Tuesday, May 23, 2006

A nice idea that leaves out the critical part

I read this morning where a private individual in Arizona has gathered enough petitions to place an initiative on the November ballot.  His idea is to take unclaimed lottery prizes and award $1 million to someone who actually casts a ballot in a subsequent election.

I'm appalled that fewer than ten percent of registered voters turned out for this month's primaries in North Carolina, but while I'm eager to encourage greater interest and participation in the democratic process, I am leery of offering a cash incentive for voting.  I am reminded of the story of a new junior college which was established several years ago; incoming students were polled for their preference of school colors and a mascot.

They were uninterested.  Just pick them and let us know, they told the administration.

Oh, no, said the school's leaders.  That's not how we're going to go about it.  You, the students, need to decide.  So they did.

On the opening day of football season, the school's team appeared in pink and white uniforms.  Their mascot was an artichoke.  Officials later admitted it was absolute murder trying to find a supplier for pink football jerseys.

Come to think of it, the school was in Arizona.

So in one sense, if voters aren't interested in exercising their franchise, there may be undesirable consequences to focusing on the mechanics of casting a vote without any expectation that the voters even know what's on the ballot.  There is much more at stake than picking a series of lottery numbers, and while we need more citizens to act the part and make the effort to participate, efforts to recruit that participation have to include the critical need for informed voters -- not just those who want a chance at a million-buck payoff.
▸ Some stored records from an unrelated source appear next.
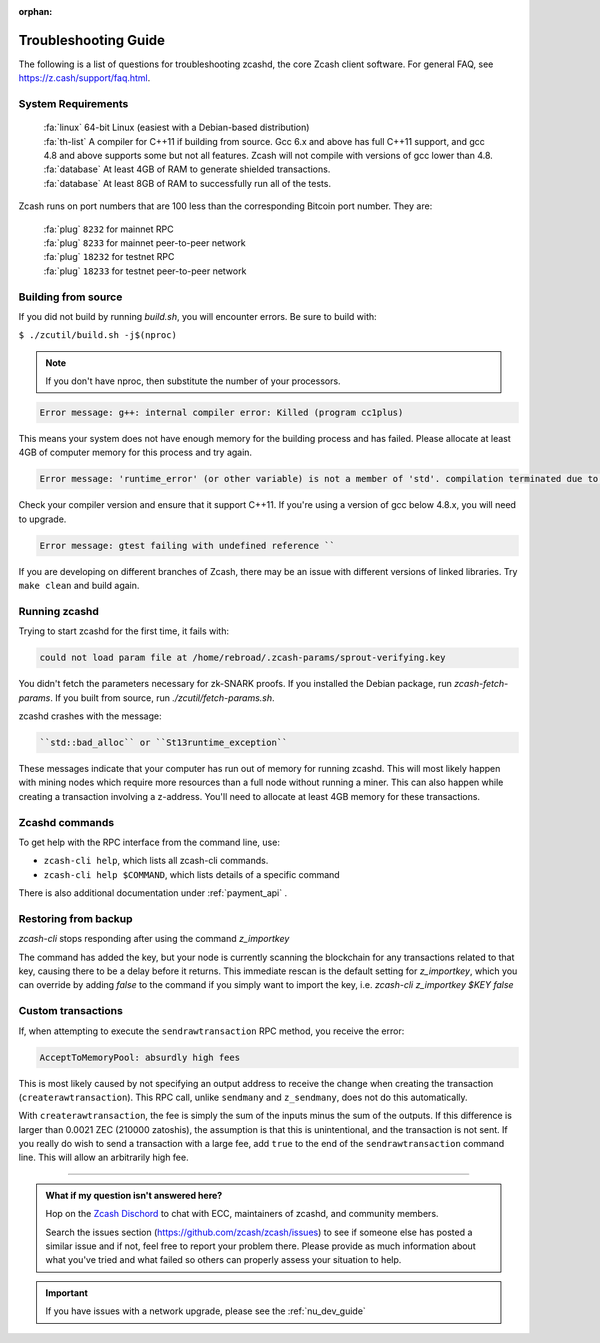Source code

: :orphan:
.. _troubleshooting-guide:

Troubleshooting Guide
=====================

The following is a list of questions for troubleshooting zcashd, the core Zcash client software. For general FAQ, see https://z.cash/support/faq.html. 

System Requirements
-------------------

    | :fa:`linux` 64-bit Linux (easiest with a Debian-based distribution)
    | :fa:`th-list` A compiler for C++11 if building from source. Gcc 6.x and above has full C++11 support, and gcc 4.8 and above supports some but not all features. Zcash will not compile with versions of gcc lower than 4.8.
    | :fa:`database` At least 4GB of RAM to generate shielded transactions.
    | :fa:`database` At least 8GB of RAM to successfully run all of the tests.

Zcash runs on port numbers that are 100 less than the corresponding Bitcoin port number. They are:

    | :fa:`plug`  ``8232`` for mainnet RPC
    | :fa:`plug` ``8233`` for mainnet peer-to-peer network
    | :fa:`plug` ``18232`` for testnet RPC
    | :fa:`plug` ``18233`` for testnet peer-to-peer network

Building from source
--------------------

If you did not build by running `build.sh`, you will encounter errors. Be sure to build with:

``$ ./zcutil/build.sh -j$(nproc)``

.. note:: If you don't have nproc, then substitute the number of your processors.

.. code-block:: bash
  
   Error message: g++: internal compiler error: Killed (program cc1plus) 

This means your system does not have enough memory for the building process and has failed. Please allocate at least 4GB of computer memory for this process and try again.

.. code-block:: bash

   Error message: 'runtime_error' (or other variable) is not a member of 'std'. compilation terminated due to -Wfatal-errors. ``

Check your compiler version and ensure that it support C++11. If you're using a version of gcc below 4.8.x, you will need to upgrade.

.. code-block:: bash

   Error message: gtest failing with undefined reference ``

If you are developing on different branches of Zcash, there may be an issue with different versions of linked libraries. Try ``make clean`` and build again.

Running zcashd
--------------

| Trying to start zcashd for the first time, it fails with:

.. code-block:: bash

   could not load param file at /home/rebroad/.zcash-params/sprout-verifying.key

You didn't fetch the parameters necessary for zk-SNARK proofs. If you installed the Debian package, run `zcash-fetch-params`. If you built from source, run `./zcutil/fetch-params.sh`.

zcashd crashes with the message:

.. code-block:: bash
   
   ``std::bad_alloc`` or ``St13runtime_exception``

These messages indicate that your computer has run out of memory for running zcashd. This will most likely happen with mining nodes which require more resources than a full node without running a miner. This can also happen while creating a transaction involving a z-address. You'll need to allocate at least 4GB memory for these transactions.

Zcashd commands
---------------

To get help with the RPC interface from the command line, use: 

* ``zcash-cli help``, which lists all zcash-cli commands.  
* ``zcash-cli help $COMMAND``, which lists details of a specific command

There is also additional documentation under :ref:`payment_api` . 


Restoring from backup
----------------------

`zcash-cli` stops responding after using the command `z_importkey`

The command has added the key, but your node is currently scanning the blockchain for any transactions related to that key, causing there to be a delay before it returns. This immediate rescan is the default setting for `z_importkey`, which you can override by adding `false` to the command if you simply want to import the key, i.e. `zcash-cli z_importkey $KEY false`


Custom transactions
----------------------

If, when attempting to execute the ``sendrawtransaction`` RPC method, you receive the error:

.. code-block:: bash

   AcceptToMemoryPool: absurdly high fees

This is most likely caused by not specifying an output address to receive the change when creating the transaction (``createrawtransaction``). This RPC call, unlike ``sendmany`` and ``z_sendmany``, does not do this automatically.

With ``createrawtransaction``, the fee is simply the sum of the inputs minus the sum of the outputs. If this difference is larger than 0.0021 ZEC (210000 zatoshis), the assumption is that this is unintentional, and the transaction is not sent. If you really do wish to send a transaction with a large fee, add ``true`` to the end of the ``sendrawtransaction`` command line. This will allow an arbitrarily high fee.

#### 

.. admonition:: What if my question isn't answered here?

  Hop on the `Zcash Dischord <https://discord.gg/PhJY6Pm>`_ to chat with ECC, maintainers of zcashd, and community members. 

  Search the issues section (https://github.com/zcash/zcash/issues) to see if someone else has posted a similar issue and if not, feel free to report your problem there. Please provide as much information about what you've tried and what failed so others can properly assess your situation to help.

.. important:: If you have issues with a network upgrade, please see the :ref:`nu_dev_guide`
At 5:32 AM, Blogger Mama said...

Exactly. This is the same problem we see in the schools. "Children must read!" they say, so the school libraries are full of idiocies. There is more to an action than the action or we are worse than animals, we're mere robots. Frankly, I'd rather they didn't read books if all they are going to read is foolish drivel. And I would definitely rather they didn't vote if they don't care to without being paid.